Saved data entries
=== Begin Enclosure ===

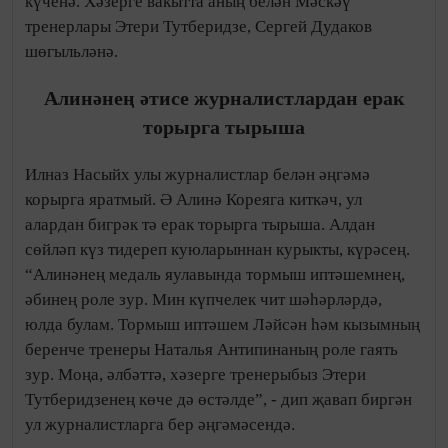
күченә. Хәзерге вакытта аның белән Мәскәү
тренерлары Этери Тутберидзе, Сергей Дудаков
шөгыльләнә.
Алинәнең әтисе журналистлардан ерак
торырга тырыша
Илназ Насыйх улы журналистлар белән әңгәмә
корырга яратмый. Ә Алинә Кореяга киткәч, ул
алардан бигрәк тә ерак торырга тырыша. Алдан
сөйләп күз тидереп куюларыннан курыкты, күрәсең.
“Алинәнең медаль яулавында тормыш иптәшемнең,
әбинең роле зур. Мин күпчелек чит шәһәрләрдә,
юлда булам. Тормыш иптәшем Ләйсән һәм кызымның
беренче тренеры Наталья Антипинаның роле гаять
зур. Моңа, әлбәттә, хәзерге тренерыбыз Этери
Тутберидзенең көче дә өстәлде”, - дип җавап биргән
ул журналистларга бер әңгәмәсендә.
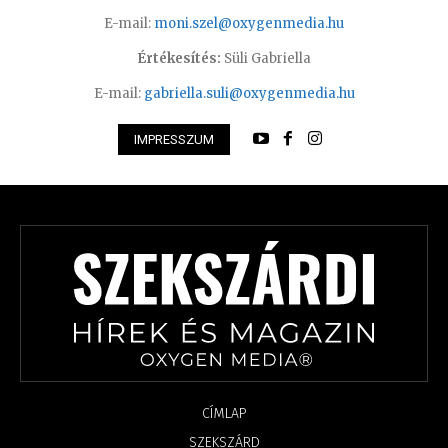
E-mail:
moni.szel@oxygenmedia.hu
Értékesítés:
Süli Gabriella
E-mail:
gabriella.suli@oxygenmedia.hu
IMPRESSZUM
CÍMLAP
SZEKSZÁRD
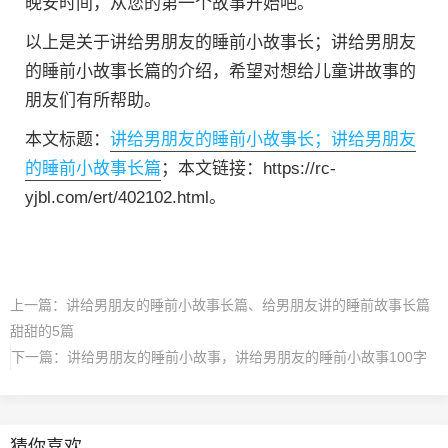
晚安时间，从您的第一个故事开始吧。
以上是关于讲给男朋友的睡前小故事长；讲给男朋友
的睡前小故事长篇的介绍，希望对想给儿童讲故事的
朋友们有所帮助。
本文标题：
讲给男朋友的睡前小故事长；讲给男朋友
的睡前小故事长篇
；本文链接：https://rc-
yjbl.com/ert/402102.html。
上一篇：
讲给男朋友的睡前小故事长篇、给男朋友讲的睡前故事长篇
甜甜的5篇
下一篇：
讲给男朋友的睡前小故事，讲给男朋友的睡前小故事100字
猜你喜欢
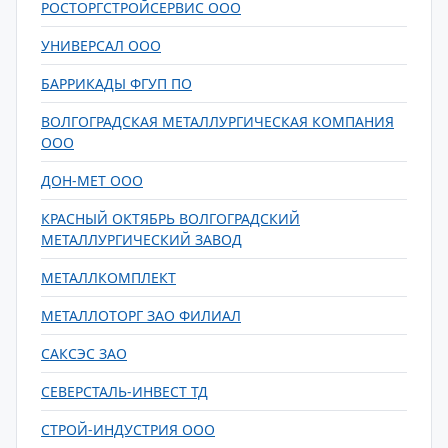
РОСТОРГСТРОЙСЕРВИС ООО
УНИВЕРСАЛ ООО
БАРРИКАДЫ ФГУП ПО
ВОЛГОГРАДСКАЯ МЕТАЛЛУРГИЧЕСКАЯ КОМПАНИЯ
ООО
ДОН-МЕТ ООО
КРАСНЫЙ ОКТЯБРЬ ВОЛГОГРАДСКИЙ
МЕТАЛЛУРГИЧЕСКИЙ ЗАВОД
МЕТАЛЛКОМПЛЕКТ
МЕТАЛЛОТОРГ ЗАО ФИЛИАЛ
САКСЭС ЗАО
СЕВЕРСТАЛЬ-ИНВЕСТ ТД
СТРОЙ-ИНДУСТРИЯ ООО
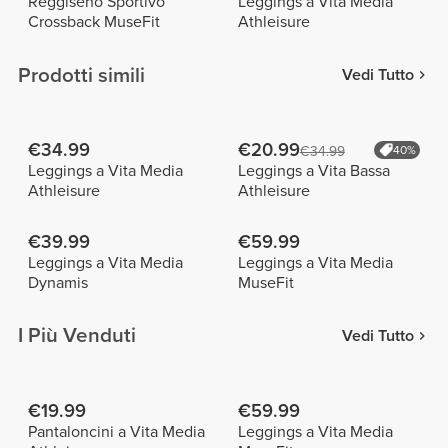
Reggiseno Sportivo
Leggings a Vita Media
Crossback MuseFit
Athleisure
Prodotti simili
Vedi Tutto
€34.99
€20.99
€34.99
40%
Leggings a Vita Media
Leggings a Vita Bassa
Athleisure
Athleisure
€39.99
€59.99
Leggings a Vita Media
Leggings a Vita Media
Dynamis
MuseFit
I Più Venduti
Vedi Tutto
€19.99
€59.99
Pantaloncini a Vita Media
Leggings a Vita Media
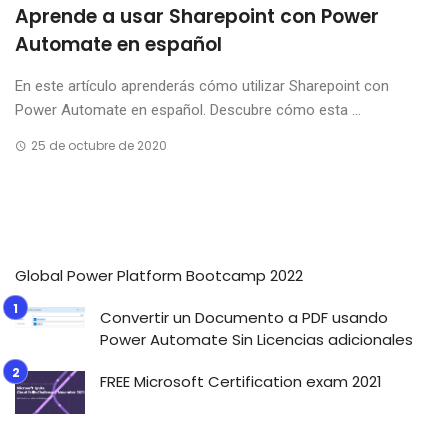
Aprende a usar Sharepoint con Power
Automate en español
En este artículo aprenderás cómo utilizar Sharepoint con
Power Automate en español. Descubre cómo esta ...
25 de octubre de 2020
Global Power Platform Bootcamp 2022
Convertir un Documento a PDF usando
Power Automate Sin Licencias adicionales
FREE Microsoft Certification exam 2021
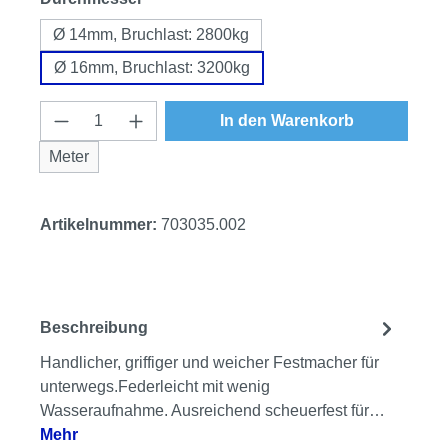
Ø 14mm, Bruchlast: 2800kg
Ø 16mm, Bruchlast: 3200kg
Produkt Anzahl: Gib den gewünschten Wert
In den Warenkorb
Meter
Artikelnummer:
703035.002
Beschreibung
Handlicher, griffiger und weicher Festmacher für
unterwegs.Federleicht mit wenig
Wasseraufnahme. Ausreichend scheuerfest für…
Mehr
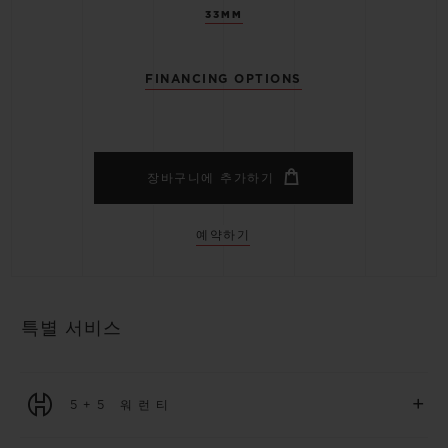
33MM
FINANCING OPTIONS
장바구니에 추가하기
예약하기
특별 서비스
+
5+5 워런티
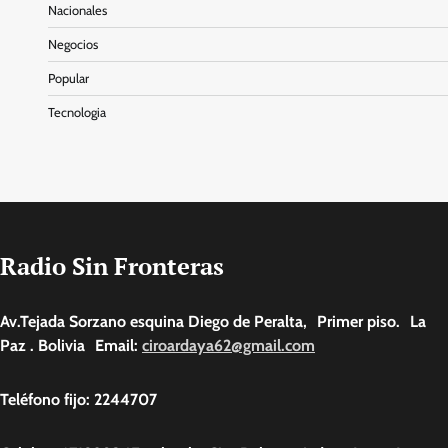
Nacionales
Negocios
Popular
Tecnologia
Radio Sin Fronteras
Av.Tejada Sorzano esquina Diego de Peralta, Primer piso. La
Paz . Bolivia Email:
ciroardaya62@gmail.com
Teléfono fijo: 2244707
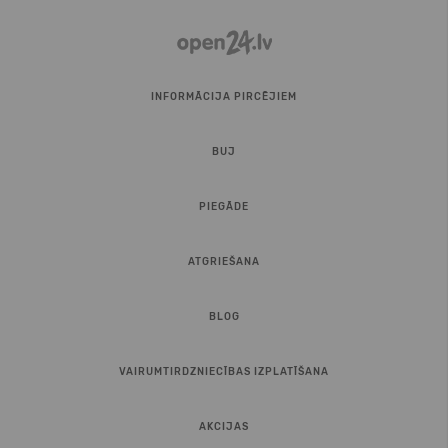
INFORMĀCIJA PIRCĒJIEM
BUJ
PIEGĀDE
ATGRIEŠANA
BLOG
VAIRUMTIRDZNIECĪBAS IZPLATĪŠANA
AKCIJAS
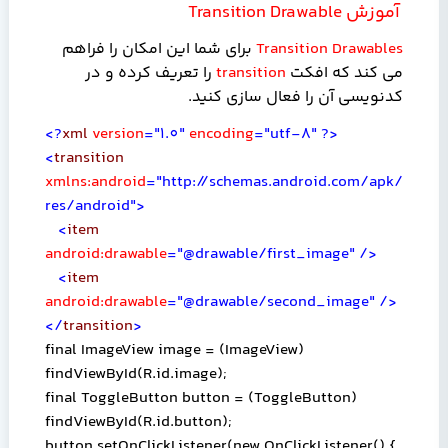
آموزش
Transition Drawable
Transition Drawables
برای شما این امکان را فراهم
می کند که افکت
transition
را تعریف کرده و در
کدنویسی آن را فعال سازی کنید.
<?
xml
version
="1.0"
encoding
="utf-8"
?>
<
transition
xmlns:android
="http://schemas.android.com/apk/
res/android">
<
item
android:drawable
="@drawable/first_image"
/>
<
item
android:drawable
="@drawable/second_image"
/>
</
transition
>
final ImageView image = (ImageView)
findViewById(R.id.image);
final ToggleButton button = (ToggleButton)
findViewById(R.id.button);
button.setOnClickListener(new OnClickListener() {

=== End Enclosure ===

◆ Problem to work on
Will you set down the records word for word while leaving out every picture?

◆ Task result
күченә. Хәзерге вакытта аның белән Мәскәү
тренерлары Этери Тутберидзе, Сергей Дудаков
шөгыльләнә.
Алинәнең әтисе журналистлардан ерак
торырга тырыша
Илназ Насыйх улы журналистлар белән әңгәмә
корырга яратмый. Ә Алинә Кореяга киткәч, ул
алардан бигрәк тә ерак торырга тырыша. Алдан
сөйләп күз тидереп куюларыннан курыкты, күрәсең.
“Алинәнең медаль яулавында тормыш иптәшемнең,
әбинең роле зур. Мин күпчелек чит шәһәрләрдә,
юлда булам. Тормыш иптәшем Ләйсән һәм кызымның
беренче тренеры Наталья Антипинаның роле гаять
зур. Моңа, әлбәттә, хәзерге тренерыбыз Этери
Тутберидзенең көче дә өстәлде”, - дип җавап биргән
ул журналистларга бер әңгәмәсендә.
E-mail:
moni.szel@oxygenmedia.hu
Értékesítés:
Süli Gabriella
E-mail:
gabriella.suli@oxygenmedia.hu
IMPRESSZUM
CÍMLAP
SZEKSZÁRD
晚安时间，从您的第一个故事开始吧。
以上是关于讲给男朋友的睡前小故事长；讲给男朋友
的睡前小故事长篇的介绍，希望对想给儿童讲故事的
朋友们有所帮助。
本文标题：
讲给男朋友的睡前小故事长；讲给男朋友
的睡前小故事长篇
；本文链接：https://rc-
yjbl.com/ert/402102.html。
上一篇：
讲给男朋友的睡前小故事长篇、给男朋友讲的睡前故事长篇
甜甜的5篇
下一篇：
讲给男朋友的睡前小故事，讲给男朋友的睡前小故事100字
猜你喜欢
РОСТОРГСТРОЙСЕРВИС ООО
УНИВЕРСАЛ ООО
БАРРИКАДЫ ФГУП ПО
ВОЛГОГРАДСКАЯ МЕТАЛЛУРГИЧЕСКАЯ КОМПАНИЯ
ООО
ДОН-МЕТ ООО
КРАСНЫЙ ОКТЯБРЬ ВОЛГОГРАДСКИЙ
МЕТАЛЛУРГИЧЕСКИЙ ЗАВОД
МЕТАЛЛКОМПЛЕКТ
МЕТАЛЛОТОРГ ЗАО ФИЛИАЛ
САКСЭС ЗАО
СЕВЕРСТАЛЬ-ИНВЕСТ ТД
СТРОЙ-ИНДУСТРИЯ ООО
Reggiseno Sportivo
Leggings a Vita Media
Crossback MuseFit
Athleisure
Prodotti simili
Vedi Tutto
€34.99
€20.99
€34.99
40%
Leggings a Vita Media
Leggings a Vita Bassa
Athleisure
Athleisure
€39.99
€59.99
Leggings a Vita Media
Leggings a Vita Media
Dynamis
MuseFit
I Più Venduti
Vedi Tutto
€19.99
€59.99
Pantaloncini a Vita Media
Leggings a Vita Media
Aprende a usar Sharepoint con Power
Automate en español
En este artículo aprenderás cómo utilizar Sharepoint con
Power Automate en español. Descubre cómo esta ...
25 de octubre de 2020
Global Power Platform Bootcamp 2022
Convertir un Documento a PDF usando
Power Automate Sin Licencias adicionales
FREE Microsoft Certification exam 2021
Ø 14mm, Bruchlast: 2800kg
Ø 16mm, Bruchlast: 3200kg
Produkt Anzahl: Gib den gewünschten Wert
In den Warenkorb
Meter
Artikelnummer:
703035.002
Beschreibung
Handlicher, griffiger und weicher Festmacher für
unterwegs.Federleicht mit wenig
Wasseraufnahme. Ausreichend scheuerfest für…
Mehr
33MM
FINANCING OPTIONS
장바구니에 추가하기
예약하기
특별 서비스
+
5+5 워런티
Nacionales
Negocios
Popular
Tecnologia
Radio Sin Fronteras
Av.Tejada Sorzano esquina Diego de Peralta, Primer piso. La
Paz . Bolivia Email:
ciroardaya62@gmail.com
Teléfono fijo: 2244707
INFORMĀCIJA PIRCĒJIEM
BUJ
PIEGĀDE
ATGRIEŠANA
BLOG
VAIRUMTIRDZNIECĪBAS IZPLATĪŠANA
AKCIJAS
آموزش
Transition Drawable
Transition Drawables
برای شما این امکان را فراهم
می کند که افکت
transition
را تعریف کرده و در
کدنویسی آن را فعال سازی کنید.
<?
xml
version
="1.0"
encoding
="utf-8"
?>
<
transition
xmlns:android
="http://schemas.android.com/apk/
res/android">
<
item
android:drawable
="@drawable/first_image"
/>
<
item
android:drawable
="@drawable/second_image"
/>
</
transition
>
final ImageView image = (ImageView)
findViewById(R.id.image);
final ToggleButton button = (ToggleButton)
findViewById(R.id.button);
button.setOnClickListener(new OnClickListener() {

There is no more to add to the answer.